C'est là où ils eussent fait voir qu'ils estoient véritablement touchez de compassion enuers leurs compatriotes, ostant ou du moins diminuant leurs épices et autres droits, puisqu'ils sont obligez de rendre la iustice gratuitement aux suiets du Roy, abolissant les chicaneries, abrégeant la longueur des procez et iugeant sommairement ceux que l'on peut vuider sur le champ, au lieu de les appointer contre l'Ordonnance et les rendre, comme ils sont, immortels; qui est le plus grand fléau du Royaume, qui abat le plus les courages des François et les détourne de l'exercice des armes et des autres arts, voire se trouue la plus certaine et plus ordinaire ruine des familles.
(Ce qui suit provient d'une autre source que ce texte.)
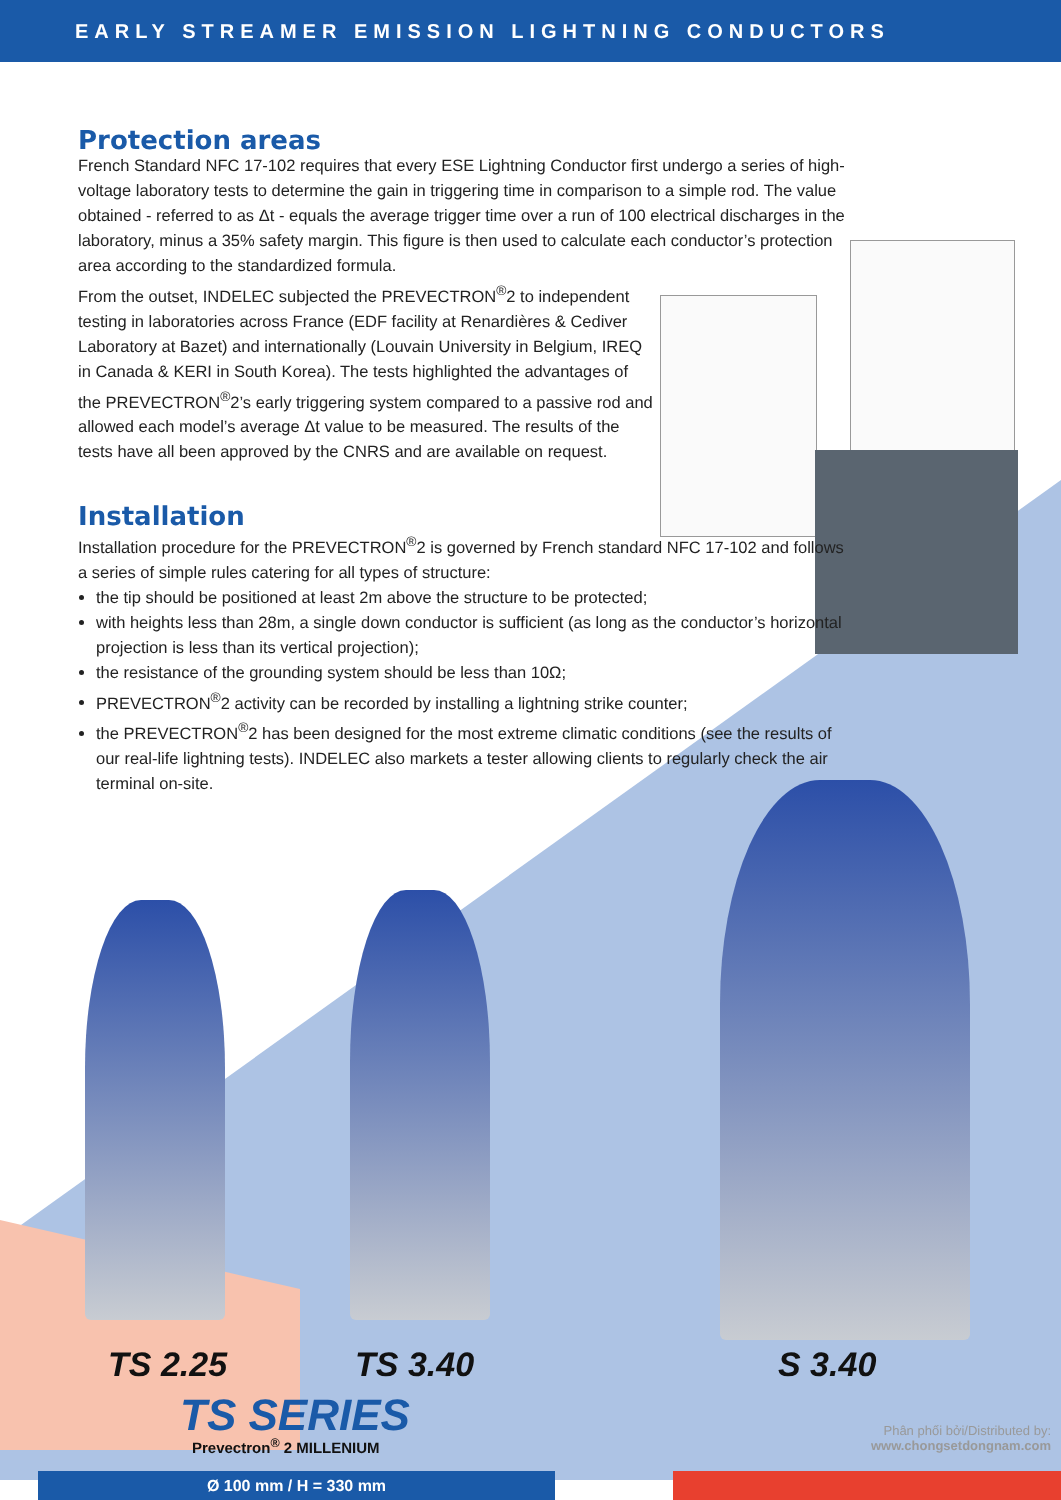EARLY STREAMER EMISSION LIGHTNING CONDUCTORS
Protection areas
French Standard NFC 17-102 requires that every ESE Lightning Conductor first undergo a series of high-voltage laboratory tests to determine the gain in triggering time in comparison to a simple rod. The value obtained - referred to as Δt - equals the average trigger time over a run of 100 electrical discharges in the laboratory, minus a 35% safety margin. This figure is then used to calculate each conductor’s protection area according to the standardized formula.
From the outset, INDELEC subjected the PREVECTRON<sup>®</sup>2 to independent testing in laboratories across France (EDF facility at Renardières & Cediver Laboratory at Bazet) and internationally (Louvain University in Belgium, IREQ in Canada & KERI in South Korea). The tests highlighted the advantages of the PREVECTRON<sup>®</sup>2’s early triggering system compared to a passive rod and allowed each model’s average Δt value to be measured. The results of the tests have all been approved by the CNRS and are available on request.
Installation
Installation procedure for the PREVECTRON<sup>®</sup>2 is governed by French standard NFC 17-102 and follows a series of simple rules catering for all types of structure:
the tip should be positioned at least 2m above the structure to be protected;
with heights less than 28m, a single down conductor is sufficient (as long as the conductor’s horizontal projection is less than its vertical projection);
the resistance of the grounding system should be less than 10Ω;
PREVECTRON<sup>®</sup>2 activity can be recorded by installing a lightning strike counter;
the PREVECTRON<sup>®</sup>2 has been designed for the most extreme climatic conditions (see the results of our real-life lightning tests). INDELEC also markets a tester allowing clients to regularly check the air terminal on-site.
TS 2.25 TS 3.40 S 3.40
TS SERIES
Prevectron<sup>®</sup> 2 MILLENIUM
Phân phối bởi/Distributed by:
www.chongsetdongnam.com
Ø 100 mm / H = 330 mm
C'est alors que l'on eust inféré qu'ils auoient de bonnes intentions pour le bien public; au lieu de quoy, sans donner ordre aux abus, à la réformation desquels ils ne sont pas seulement bien fondez, mais y sont obligez par le deuoir de leurs charges, ils s'ingèrent sans aueu à mettre leur faux en la moisson d'autruy, se monstrant grands zélateurs du bien public, lorsqu'ils ne trouuent point d'autre remède pour se garantir des taxes qu'on leur demande pour iouir de la Paulette, ce qui fait appeler par quelques vns nos désordres la guerre du droit annuel.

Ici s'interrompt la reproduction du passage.